Maintenance damage — As a homeowner, you’re responsible for routine maintenance of your home and its structures. If damage arises from failing to perform such tasks, your insurer can deny your claim.
Sewer backup — Sewer backup coverage can be purchased as a separate policy or as an endorsement (an amendment) to your existing homeowners’ policy.
5. Your current coverage may not be enough
It’s possible your insurance won’t cover the full amount of your loss and you need to increase the amount. This depends on whether your policy uses actual cash value (ACV) or replacement cost value (RCV) to pay out claims, Moss says. RCV policies ensure you’ll receive the full amount of money needed to replace covered damages with materials similar in quality to what you had. You’ll typically pay a higher deductible for an RCV policy, but the enhanced protection offers more peace of mind if your home or property are destroyed.

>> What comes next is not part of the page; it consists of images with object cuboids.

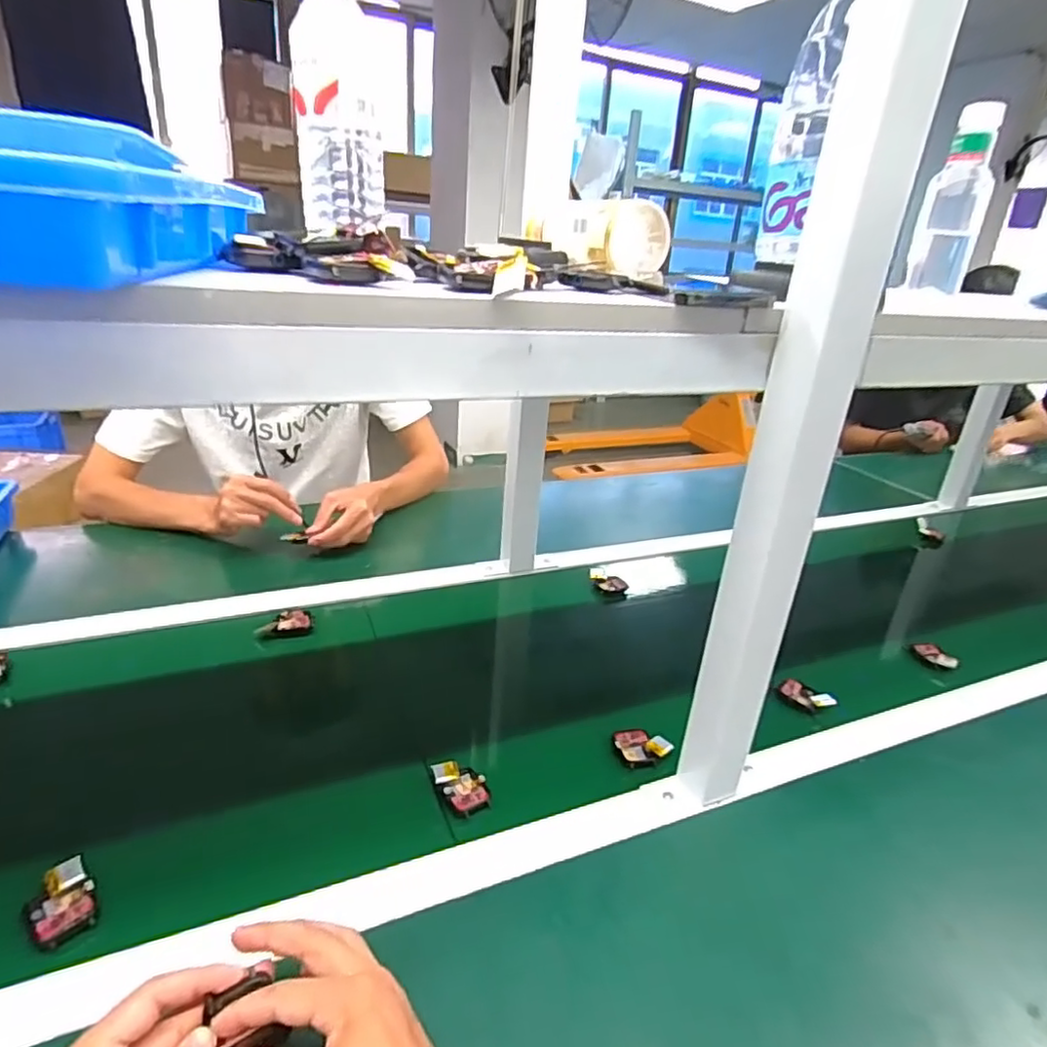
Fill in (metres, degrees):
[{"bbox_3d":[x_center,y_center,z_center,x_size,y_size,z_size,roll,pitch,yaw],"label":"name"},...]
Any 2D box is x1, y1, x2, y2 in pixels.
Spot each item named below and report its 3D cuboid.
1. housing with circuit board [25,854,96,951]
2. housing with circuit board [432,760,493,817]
[{"bbox_3d":[-0.323,0.263,0.444,0.055,0.013,0.039,25,32,37],"label":"housing with circuit board"},{"bbox_3d":[-0.054,0.234,0.568,0.036,0.019,0.056,-16,32,-37],"label":"housing with circuit board"}]

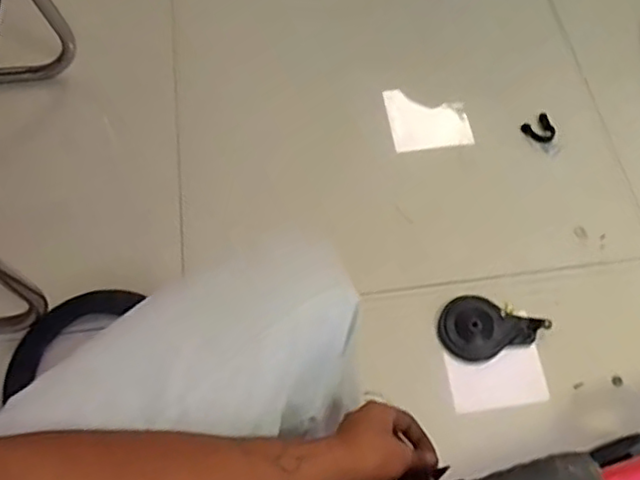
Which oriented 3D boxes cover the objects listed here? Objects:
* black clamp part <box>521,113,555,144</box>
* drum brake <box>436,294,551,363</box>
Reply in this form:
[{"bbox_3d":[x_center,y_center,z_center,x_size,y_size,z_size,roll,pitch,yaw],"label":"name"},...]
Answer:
[{"bbox_3d":[0.406,-0.201,1.217,0.051,0.016,0.051,-25,64,-13],"label":"black clamp part"},{"bbox_3d":[0.265,0.128,1.041,0.160,0.030,0.101,-16,62,-8],"label":"drum brake"}]

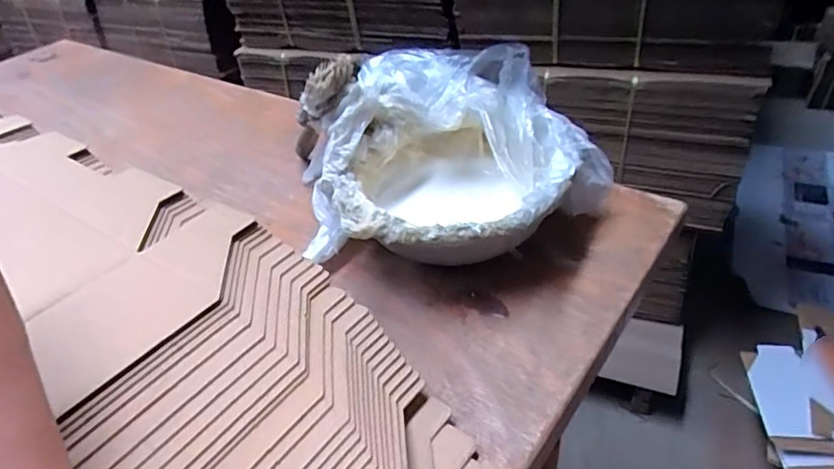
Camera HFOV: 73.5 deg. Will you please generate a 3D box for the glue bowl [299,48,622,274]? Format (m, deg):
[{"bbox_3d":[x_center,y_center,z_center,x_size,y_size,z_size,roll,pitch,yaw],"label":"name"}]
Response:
[{"bbox_3d":[0.025,-0.060,0.473,0.214,0.120,0.207,-4,37,3],"label":"glue bowl"}]

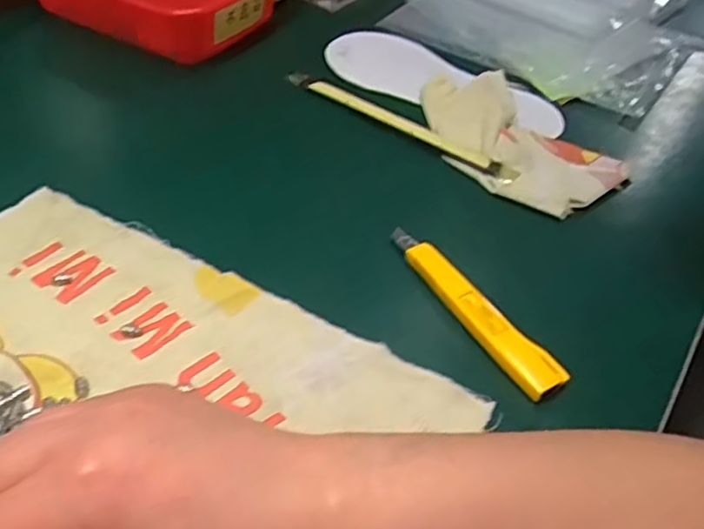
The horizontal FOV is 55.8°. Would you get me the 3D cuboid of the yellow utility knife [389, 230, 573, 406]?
[{"bbox_3d":[0.065,0.022,0.363,0.020,0.008,0.127,-22,51,-26],"label":"yellow utility knife"}]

ACV policies, on the other hand, are less expensive but pay less money when you file a claim. The “actual cash value” is calculated by subtracting depreciation (the decrease of an item’s monetary value after normal use, wear and tear, or becoming obsolete) from the replacement cost.
Keep in mind that coverage varies among insurance companies. Talk with your insurance agent or company to find out what type of policy you have and to determine if you need additional coverage, especially if you’ve made recent home improvements or you have valuable personal items. You want to be sure that if you had a total loss of your home tomorrow, your homeowners insurance policy would pay enough to build the exact same house in the same spot.

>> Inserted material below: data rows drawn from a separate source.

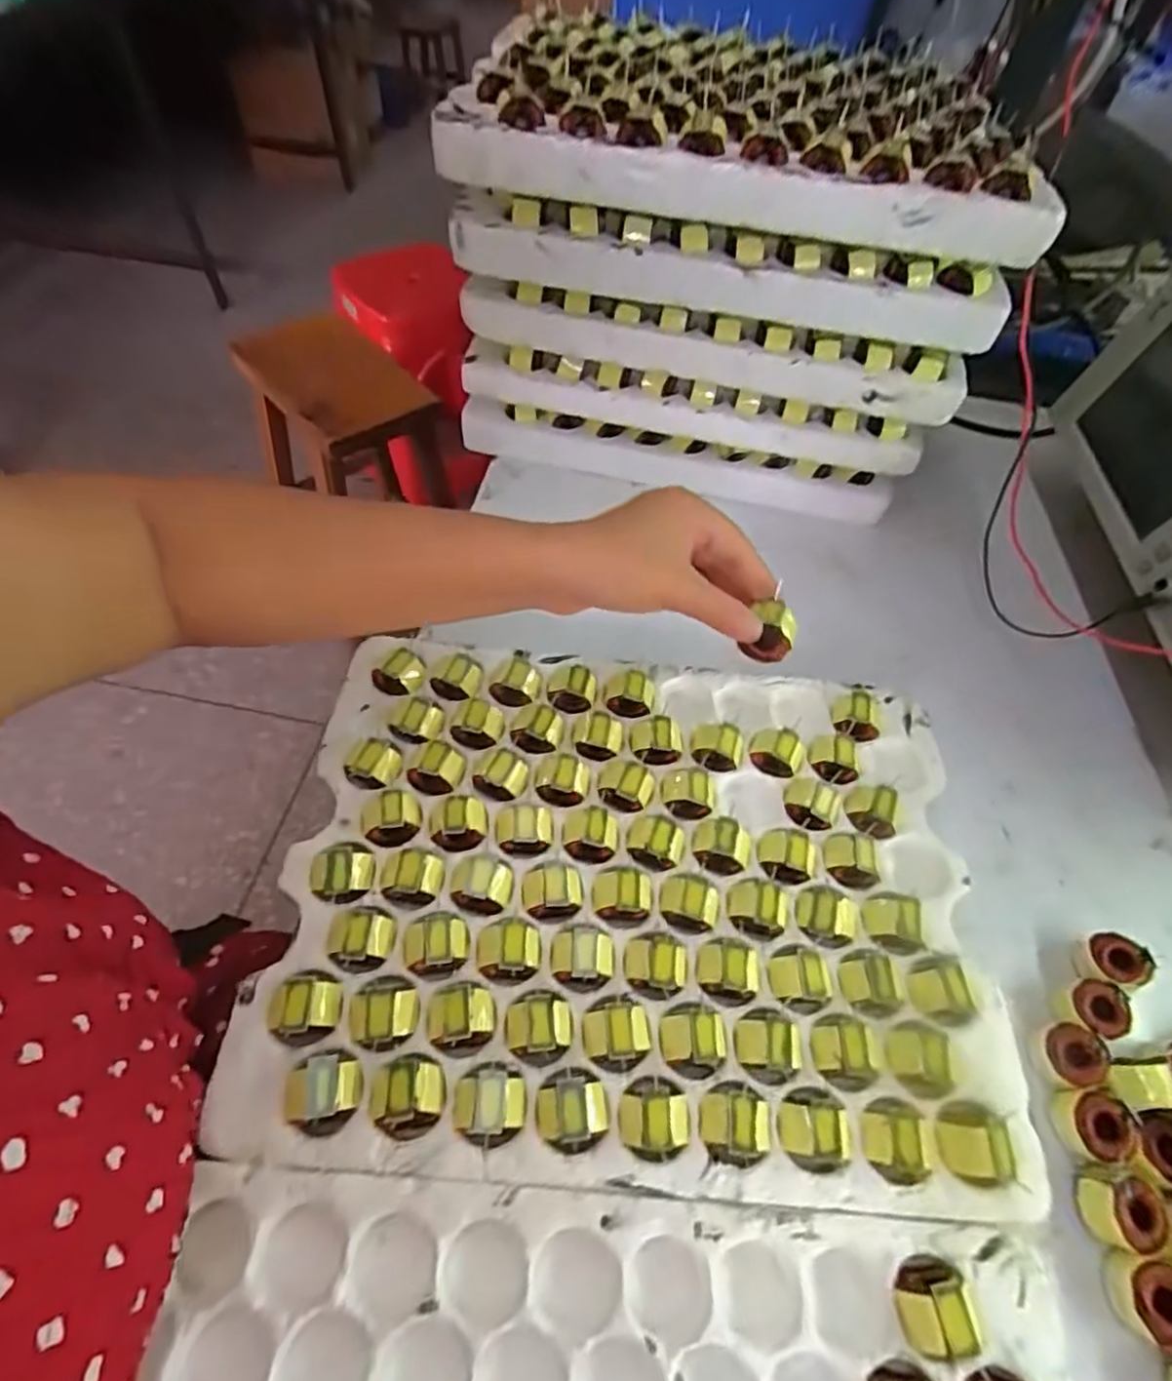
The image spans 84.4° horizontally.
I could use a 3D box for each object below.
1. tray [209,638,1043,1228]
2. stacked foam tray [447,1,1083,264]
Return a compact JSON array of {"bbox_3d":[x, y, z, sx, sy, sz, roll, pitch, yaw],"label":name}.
[{"bbox_3d":[0.029,0.107,0.366,0.364,0.045,0.280,6,56,-1],"label":"tray"},{"bbox_3d":[0.104,-0.386,0.439,0.366,0.047,0.227,8,56,1],"label":"stacked foam tray"}]

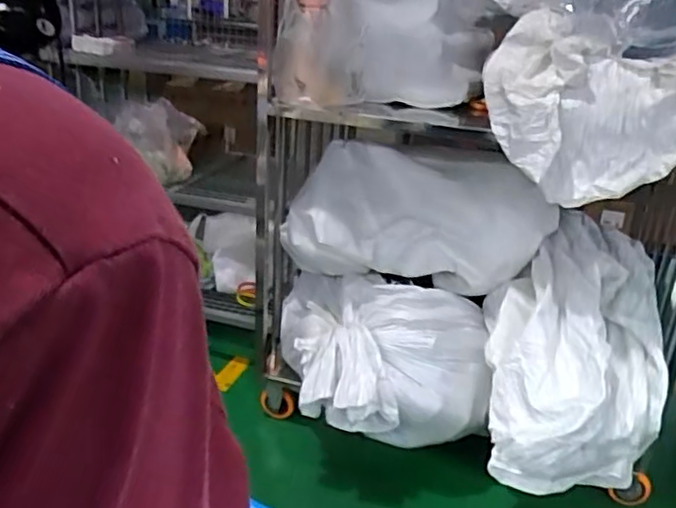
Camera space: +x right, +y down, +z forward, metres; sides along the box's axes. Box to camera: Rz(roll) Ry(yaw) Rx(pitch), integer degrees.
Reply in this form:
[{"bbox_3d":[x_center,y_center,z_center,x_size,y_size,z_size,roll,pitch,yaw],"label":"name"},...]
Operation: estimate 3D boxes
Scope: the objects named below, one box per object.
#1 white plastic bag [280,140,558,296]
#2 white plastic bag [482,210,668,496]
[{"bbox_3d":[0.211,-0.101,1.658,0.661,0.299,0.271,5,23,5],"label":"white plastic bag"},{"bbox_3d":[0.564,0.208,1.533,0.371,0.395,0.698,10,23,16],"label":"white plastic bag"}]

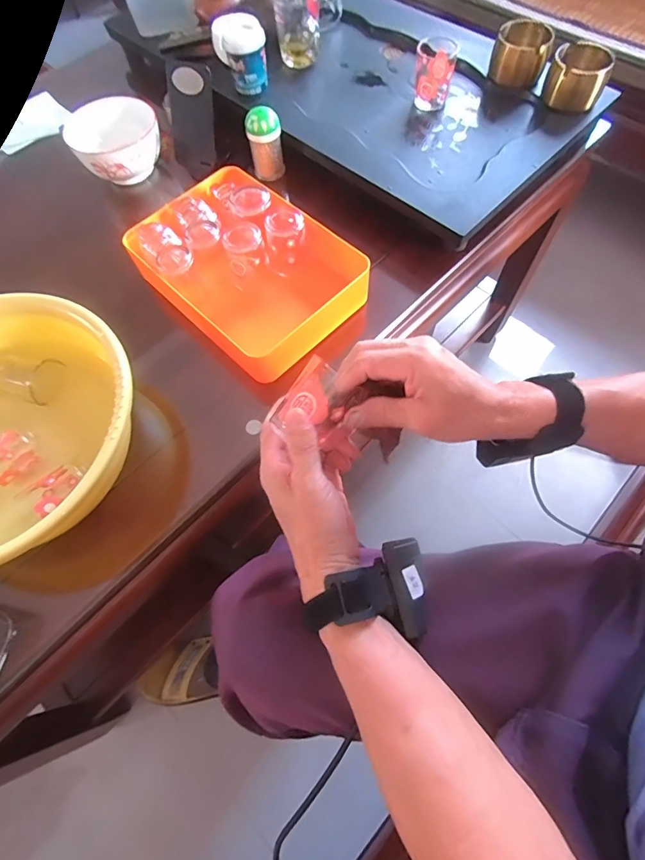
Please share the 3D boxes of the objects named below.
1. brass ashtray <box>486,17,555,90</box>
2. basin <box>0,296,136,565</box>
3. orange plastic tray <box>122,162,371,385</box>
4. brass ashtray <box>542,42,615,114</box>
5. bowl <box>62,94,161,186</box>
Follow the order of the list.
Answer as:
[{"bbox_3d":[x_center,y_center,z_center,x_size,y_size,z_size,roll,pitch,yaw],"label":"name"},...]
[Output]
[{"bbox_3d":[0.285,-0.544,0.627,0.074,0.052,0.069,15,68,9],"label":"brass ashtray"},{"bbox_3d":[-0.340,-0.003,0.455,0.272,0.089,0.281,-1,67,2],"label":"basin"},{"bbox_3d":[-0.093,-0.207,0.573,0.274,0.095,0.199,41,74,18],"label":"orange plastic tray"},{"bbox_3d":[0.352,-0.490,0.601,0.076,0.048,0.075,20,69,11],"label":"brass ashtray"},{"bbox_3d":[-0.309,-0.432,0.663,0.127,0.070,0.127,-1,67,2],"label":"bowl"}]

6. Regular documentation can help streamline the claims process
Take photos and video of the interior and exterior of your home routinely (every six months to a year) to document what your home looks like and what’s in it. If you’ve done major renovations or repairs, make an inventory of that, too, and upload all of the documentation to the cloud so you can access it remotely, Moss says.
After a storm, it could take time for an insurance adjuster to inspect your home so document everything again as soon as you can. Having your own documentation can help your insurer process your claim more quickly and resolve potential claim disputes, Moss says.
7. Renters and condo owners typically need special coverage
If you live in an apartment, your landlord insures the building, but you need to carry insurance for your possessions, or renters insurance, McChristian says.
If you own a condo, find out what areas are covered by the association and what you’ll need to insure. In addition to your personal items, it’s possible that you need to insure a portion of the structure. Check with your association attorney or property management company before you buy and find out exactly what type of policy you’ll need.
Once a storm has formed, it’s too late to buy insurance or adjust your existing policy. Speak with your insurance agent about your policy and whether your home and its contents are adequately covered. If there’s anything you don’t understand about your coverage, ask your agent to clarify. And if you’re looking to buy a home soon, shop around with multiple insurance companies to compare pricing and coverage. Finally, don’t skim-read your policy. Take the time to understand what it includes (and doesn’t), how to file a claim, and any additional coverage you might need to purchase.